THE
BOTANICAL ARTIST
Botanical
art is not merely a decorative art form but faithfully and
scientifically reproduces the plant creating an art of work
that is not only admired for its beauty but also can be studied
or kept as an archival record.
An early
indication of Rica's skills in botanical drawing was the first
prize she gained as a seven-year-old at the 1915 Eastern Goldfield
Exhibition, in the Boulder Town Hall, for her crayon drawing
of a nasturtium.
Rica began
painting watercolours in 1932 and while she was teaching at
Youngs Siding she took a few lessons from an art teacher in
Albany.
I had
this need to put things down. I couldn't paint. I knew I
could draw with colours; I knew I could do things with crayon
and black and white. But I needed to make something that
was more permanent than either crayon or pencil, because
they both smudge. I took lessons in Albany for about four
or five lessons with a woman called Bertha Holland who was
a watercolourist who used to make a living - a little bit
of pocket money - by doing portraits of people
Well,
the first thing she did was make me do a wash to cover the
whole page. I didn't want a wash. I wanted to know how to
use colours, how to mix, how to use brushes. So the next
thing after that we did the wash after I'd drawn the plant
I wanted. I've still got it. Then after that I did things
under her direction and every now and then she'd take the
brush and she'd do things a bit herself on this first one.
I decided
I'd never go back to her again. I wanted it to be mine again,
you see. But in the meantime, in those first two or three
lessons, I learned what I wanted from her, and it was the
hardest medium that I chose. It was watercolours. I realised
afterwards, you're never satisfied with a watercolour. You're
never quite satisfied - except from some colours - that
you've got the right colour.
Pinks
and blues and purples just don't give you the same exact
colouring, the same luminous look about them, and there's
something about it, you're never quite satisfied you've
got the right tint.
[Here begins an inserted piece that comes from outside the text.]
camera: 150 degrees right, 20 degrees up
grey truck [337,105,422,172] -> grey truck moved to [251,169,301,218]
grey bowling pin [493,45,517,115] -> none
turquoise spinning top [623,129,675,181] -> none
You've got to mix and you might come
up with three or four different kinds of reds and three
or four different kinds of blues, to get the right mix to
get the right purple and you never get it. (Battye Library,
OH 2528, p. 4)
Rica began
painting her delicate artworks armed with a sketchbook, small
enamel paint box with three reds, yellows and blues, a black
and an ivory, some extremely fine paint brushes for the detail,
two little water bottles and a magnifying lens.
She continued
to paint while teaching and in the early years of her marriage,
but with the birth of her children dedicated herself to her
family and found little time for her artwork.